La luce del giorno invase la stanza. Si mise seduto e andò a sciacquarsi il viso in bagno. Si guardò allo specchio e vide il suo volto sfigurato dalla rabbia, dalla tristezza; vide riflesso nei suoi occhi quell’Aris di tanto tempo fa, che non era in grado di vedere la Bellezza.

Non sapeva come fare. Si portò le mani ai capelli, sconvolto.
«Francesco» gridava dentro sé, «Liko.»

Aveva bisogno di aiuto, aveva bisogno di un consiglio da una delle persone più importanti della sua vita: Marco.
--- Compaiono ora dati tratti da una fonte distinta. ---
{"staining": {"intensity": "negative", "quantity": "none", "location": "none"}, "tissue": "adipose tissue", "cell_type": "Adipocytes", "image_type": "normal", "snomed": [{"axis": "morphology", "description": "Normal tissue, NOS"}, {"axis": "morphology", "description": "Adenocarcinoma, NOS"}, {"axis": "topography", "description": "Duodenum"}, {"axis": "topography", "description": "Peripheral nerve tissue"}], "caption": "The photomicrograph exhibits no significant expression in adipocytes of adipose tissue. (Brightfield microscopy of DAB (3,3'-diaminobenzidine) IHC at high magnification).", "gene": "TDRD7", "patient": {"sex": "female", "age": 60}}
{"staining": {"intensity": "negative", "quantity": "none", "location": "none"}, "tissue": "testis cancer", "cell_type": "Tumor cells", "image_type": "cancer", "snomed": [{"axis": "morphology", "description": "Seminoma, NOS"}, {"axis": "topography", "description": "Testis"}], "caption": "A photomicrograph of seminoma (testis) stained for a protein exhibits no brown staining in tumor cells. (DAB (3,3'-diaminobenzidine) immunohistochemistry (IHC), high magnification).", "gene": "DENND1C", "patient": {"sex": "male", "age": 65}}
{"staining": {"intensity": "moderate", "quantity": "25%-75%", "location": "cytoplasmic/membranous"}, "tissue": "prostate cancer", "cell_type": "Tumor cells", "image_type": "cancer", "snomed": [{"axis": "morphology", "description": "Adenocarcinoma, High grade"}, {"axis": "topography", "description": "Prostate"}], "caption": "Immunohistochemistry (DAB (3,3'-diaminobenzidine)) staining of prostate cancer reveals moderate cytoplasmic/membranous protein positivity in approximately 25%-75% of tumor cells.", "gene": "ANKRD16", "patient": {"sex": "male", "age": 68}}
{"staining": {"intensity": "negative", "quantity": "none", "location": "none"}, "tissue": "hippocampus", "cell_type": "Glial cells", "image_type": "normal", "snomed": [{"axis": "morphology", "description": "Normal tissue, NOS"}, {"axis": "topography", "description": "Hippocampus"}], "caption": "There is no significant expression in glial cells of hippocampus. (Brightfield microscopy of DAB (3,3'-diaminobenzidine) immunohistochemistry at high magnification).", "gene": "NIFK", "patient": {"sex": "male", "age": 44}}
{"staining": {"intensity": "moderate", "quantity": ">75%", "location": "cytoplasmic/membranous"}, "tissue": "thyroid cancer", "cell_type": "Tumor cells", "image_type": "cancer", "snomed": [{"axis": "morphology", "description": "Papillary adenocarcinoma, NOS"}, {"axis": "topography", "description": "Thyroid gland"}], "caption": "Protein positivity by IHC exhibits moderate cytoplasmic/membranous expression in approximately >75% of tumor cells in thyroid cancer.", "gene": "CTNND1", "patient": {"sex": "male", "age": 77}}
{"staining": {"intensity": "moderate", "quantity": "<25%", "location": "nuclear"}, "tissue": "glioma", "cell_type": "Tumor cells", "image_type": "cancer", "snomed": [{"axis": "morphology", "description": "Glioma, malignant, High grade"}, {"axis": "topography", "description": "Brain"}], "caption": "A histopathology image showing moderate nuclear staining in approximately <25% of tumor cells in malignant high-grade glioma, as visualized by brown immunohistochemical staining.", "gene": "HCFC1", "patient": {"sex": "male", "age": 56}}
Prese un biglietto e scrisse: “sono a Milano, torno presto”. Per non far preoccupare gli amici e prese le chiavi della macchina.

Mise in moto e si ricordò di non avere la patente con sé. Decise di tornare a casa a riprenderla. Era ancora mattino e Francesco stava sicuramente dormendo.

Guidò fino al loro appartamento e aprì il portone mentre le sue mani tremavano appena. Salì le scale in silenzio e con ancora più prudenza aprì la porta di casa entrando dentro, dove tutte le finestre erano ancora chiuse. Vide il portafogli abbandonato sul tavolino; lo raccolse e fece per andarsene, ma sentì il bisogno di vederlo. Lo sentì forte nello stomaco. Voleva urlargli contro, voleva baciarlo, voleva prenderlo a schiaffi e lo voleva riabbracciare.

Si avvicinò alla camera da letto con passo felpato. Sentì un leggero rumore, si fermò e si mise in ascolto.

Niente.
Riprese.

Entrò in camera e vide Francesco, nel letto, senza vestiti, abbracciato al suo cuscino con quegli occhi, colmi di meraviglie, chiusi.
Il viso angelico ancora stanco, trascurato, era posato sul guanciale dove Aris sperava avesse pianto, almeno un po’.

La finestra era spalancata, con le persiane socchiuse che lasciavano entrare sottili raggi d’alba.

Gelidi spifferi di prima mattina entravano da quella, colpendo l’incantevole corpo di Francesco, che giaceva inerme sul letto.